Book Review – The Riddle of Barack Obama: A Psychobiography by Avner Falk
The psychobiography is a unique and complex literary genre that is open to criticism for various reasons. Firstly, employing psychoanalytic theory ‘at a distance’ , that is without examining the subject via an established psychotherapeutic relationship, can, critics say, lead to flawed and deeply erroneous conclusions. Secondly, and more fundamentally systemic, some doubt the value of psychoanalysis in any context.
Such background noise evidently did not deter Dr. Avner Falk, an internationally renowned clinical psychologist, psychotherapist and scholar, from embarking on the ambitious and difficult task of writing a psychobiography of President Barack Obama.

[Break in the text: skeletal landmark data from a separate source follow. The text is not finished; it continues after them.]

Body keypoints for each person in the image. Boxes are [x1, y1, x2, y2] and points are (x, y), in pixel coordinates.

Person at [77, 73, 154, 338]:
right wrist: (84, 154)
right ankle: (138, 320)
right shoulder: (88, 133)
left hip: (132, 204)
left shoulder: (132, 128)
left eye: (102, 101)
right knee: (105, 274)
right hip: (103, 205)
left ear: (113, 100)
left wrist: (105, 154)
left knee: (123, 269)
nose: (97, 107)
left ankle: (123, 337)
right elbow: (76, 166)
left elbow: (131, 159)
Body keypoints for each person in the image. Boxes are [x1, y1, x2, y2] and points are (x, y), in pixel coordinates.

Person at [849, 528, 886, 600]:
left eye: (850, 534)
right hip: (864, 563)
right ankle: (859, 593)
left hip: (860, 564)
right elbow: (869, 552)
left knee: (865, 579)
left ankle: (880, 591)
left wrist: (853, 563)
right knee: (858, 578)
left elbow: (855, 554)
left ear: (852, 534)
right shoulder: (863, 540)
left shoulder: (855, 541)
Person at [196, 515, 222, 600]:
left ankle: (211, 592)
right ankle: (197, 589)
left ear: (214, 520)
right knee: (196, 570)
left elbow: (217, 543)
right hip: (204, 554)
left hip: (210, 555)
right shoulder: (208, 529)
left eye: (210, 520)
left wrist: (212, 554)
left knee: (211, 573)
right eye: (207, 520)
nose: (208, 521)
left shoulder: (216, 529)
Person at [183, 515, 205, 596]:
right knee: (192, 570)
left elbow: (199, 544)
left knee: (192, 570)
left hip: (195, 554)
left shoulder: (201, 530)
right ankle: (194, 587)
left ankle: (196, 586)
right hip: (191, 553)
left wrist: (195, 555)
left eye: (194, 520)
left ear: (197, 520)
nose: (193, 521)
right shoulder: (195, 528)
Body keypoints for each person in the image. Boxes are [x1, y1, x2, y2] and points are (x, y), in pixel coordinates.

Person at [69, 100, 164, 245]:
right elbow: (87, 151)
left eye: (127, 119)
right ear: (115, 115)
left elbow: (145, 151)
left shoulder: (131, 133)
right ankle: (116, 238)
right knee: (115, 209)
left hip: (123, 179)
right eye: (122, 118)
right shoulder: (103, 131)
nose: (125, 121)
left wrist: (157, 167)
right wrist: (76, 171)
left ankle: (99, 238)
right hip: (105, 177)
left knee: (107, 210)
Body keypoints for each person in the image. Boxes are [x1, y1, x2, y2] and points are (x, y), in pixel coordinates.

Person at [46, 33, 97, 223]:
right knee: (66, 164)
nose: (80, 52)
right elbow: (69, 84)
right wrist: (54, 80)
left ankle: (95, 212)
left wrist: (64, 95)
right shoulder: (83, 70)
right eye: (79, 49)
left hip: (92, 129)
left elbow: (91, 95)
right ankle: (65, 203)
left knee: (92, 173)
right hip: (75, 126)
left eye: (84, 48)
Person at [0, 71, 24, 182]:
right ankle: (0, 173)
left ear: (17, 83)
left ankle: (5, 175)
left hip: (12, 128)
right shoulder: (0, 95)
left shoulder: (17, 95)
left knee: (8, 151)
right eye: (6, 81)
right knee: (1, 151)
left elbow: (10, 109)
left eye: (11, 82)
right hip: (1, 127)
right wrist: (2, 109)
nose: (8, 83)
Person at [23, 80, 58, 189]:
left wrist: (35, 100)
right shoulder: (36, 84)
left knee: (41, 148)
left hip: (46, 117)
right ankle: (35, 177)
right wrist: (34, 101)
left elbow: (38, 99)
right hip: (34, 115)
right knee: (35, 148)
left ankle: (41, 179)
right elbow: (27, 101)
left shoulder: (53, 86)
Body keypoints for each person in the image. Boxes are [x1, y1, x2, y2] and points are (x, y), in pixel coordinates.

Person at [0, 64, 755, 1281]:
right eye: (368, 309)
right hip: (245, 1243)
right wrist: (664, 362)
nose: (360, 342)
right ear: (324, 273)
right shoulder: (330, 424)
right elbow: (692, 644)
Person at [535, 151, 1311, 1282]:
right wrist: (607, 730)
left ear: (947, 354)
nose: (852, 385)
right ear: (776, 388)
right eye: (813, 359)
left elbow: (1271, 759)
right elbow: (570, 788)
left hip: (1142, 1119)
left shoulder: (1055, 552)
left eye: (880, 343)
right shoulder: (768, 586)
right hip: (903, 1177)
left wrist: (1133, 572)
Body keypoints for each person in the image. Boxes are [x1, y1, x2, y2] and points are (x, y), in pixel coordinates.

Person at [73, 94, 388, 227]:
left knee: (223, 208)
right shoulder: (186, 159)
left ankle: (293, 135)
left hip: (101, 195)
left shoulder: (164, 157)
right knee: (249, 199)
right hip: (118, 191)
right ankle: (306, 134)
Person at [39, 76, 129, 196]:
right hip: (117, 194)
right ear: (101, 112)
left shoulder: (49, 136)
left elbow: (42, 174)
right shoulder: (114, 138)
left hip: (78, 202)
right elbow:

In his book, Falk brings together primary and secondary information from a plethora of sources, including Obama’s own biographical writings and numerous media interviews. In doing so, he charts Obama’s unique upbringing in the US and Indonesia, and explores in much detail his subject’s fraught relationship with an absent father and a complicated mother. In doing so, Falk uncovers the unconscious drivers that challenged and shaped Obama’s emerging personality.
Falk follows Obama through college, as a community organiser, lawyer and senator and teases out the psychologically important aspects of his work and career choices.
As a father, Falk understands Obama to be a loving, caring and consistent presence in the lives of his wife and daughters, in stark contrast to the pattern laid down by his own father.
Falk, in this excellent study of a complex man, shows that Obama scores highly on the positive-psychology school’s character strengths and virtues. He is therefore courageous, interested in learning and is concerned about issues of justice and fairness. Having overcome a difficult childhood, Falk also scores Obama highly on empathy and paints a picture of a man who is both psychologically resilient and well-balanced.
Falk’s book, which successfully combines scientific enquiry with observation, is incredibly interesting. However, it does suffer from poor editing and repetition, particularly at the beginning. That issue aside, Falk has succeeded in presenting a compassionate and compelling insight into the psyche of the 44th President of the United States that deserves to be read widely.